Milano. «Il peccato originale è stato consegnare l’Expo 2015 ai grandi affari e agli immobiliaristi e mettere da parte le idee. Così si è dato spazio alla corruzione, e oggi ci troviamo in mezzo a mille preoccupazioni sulle strutture e sui padiglioni, e nessuna che riguardi principi e valori». È una diagnosi severa quella che il professor Nando Dalla Chiesa, presidente del comitato Antimafia di Milano, traccia del grande evento alle porte. Perché se Expo non ha conquistato l’opinione pubblica è anche e soprattutto per colpa degli scandali.
Professore, quello della legalità era un nodo decisivo: cosa non ha funzionato?
«Il punto decisivo è stato dare troppo potere ai costruttori e troppo spazio al lato economico. La proposta di Stefano Boeri per un’Expo “leggera”, sotto forma di un grande orto planetario, è stata accantonata per far posto alle grandi costruzioni. E il segno dell’eccessivo potere dato agli immobiliaristi, anche per la crisi degli altri settori.
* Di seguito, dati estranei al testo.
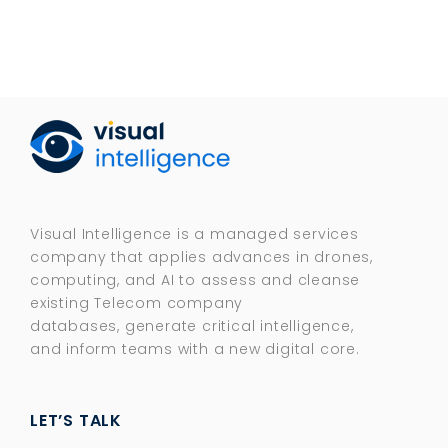
Visual Intelligence is a managed services
company that applies advances in drones,
computing, and AI to assess and cleanse
existing Telecom company
databases, generate critical intelligence,
and inform teams with a new digital core.​
LET’S TALK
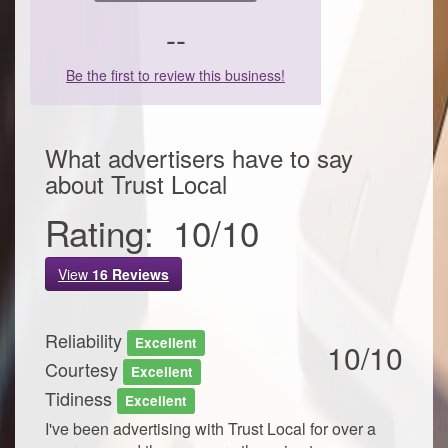
--
Be the first to review this business!
What advertisers have to say
about
Trust Local
Rating:
10
/
10
View
16
Reviews
Reliability
Excellent
10/10
Courtesy
Excellent
Tidiness
Excellent
I've been advertising with Trust Local for over a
A partire da tutto questo, è riemerso un tessuto corruttivo preesistente, che viene da lontano e include anche gli uomini delle tangenti Anni 90».
Il nostro Paese è in grado di organizzare grandi eventi senza contaminazioni indesiderate?
«Saremmo incoscienti a dirlo, alla luce dell’attuale sistema politico e burocratico. Non terremmo conto delle risate sentite la notte del terremoto dell’Aquila, o dei soldi fatti sulla pelle dei migranti a Roma. Ci vorrebbe un altro paese, dove nei grandi eventi ci fosse la capacità di mettere in equilibrio l’interesse pubblico e gli interessi privati. Il principale merito di Mario Monti premier fu proprio rinunciare a candidare Roma per i giochi olimpici».
E un problema di controlli?
«È un problema di testa e di cultura, direi. Per Expo, dal comitato antimafia abbiamo fatto decine di interdittive ad altrettante imprese. C’è stato uno sforzo importante per contrastare le infiltrazioni mafiose. Non ci siamo accontentati dei protocolli, e i risultati ci sono stati. Lo stesso non è stato fatto in materia di corruzione, e chissà cosa i magistrati scopriranno ancora».
Di Expo si è parlato a lungo come opportunità di lavoro, ma poi si è ricorso molto al volontariato.
«Ogni evento con valore collettivo coinvolge dei volontari, ma lo fa nella sua parte culturale, chiamando a partecipare studenti e università, filosofi e scienziati. Per Expo c’è stato solo un appello generico al mondo della cultura. Si potevano mettere al centro i valori legati al cibo, dal made in Italy fino alla ricchezza delle terre confiscate alla criminalità. Invece alle idee sono stati preferiti i padiglioni, e continua a esserci un ottimismo molto superficiale. Ma Milano, questo sì, ne gioverà a livello di indotto».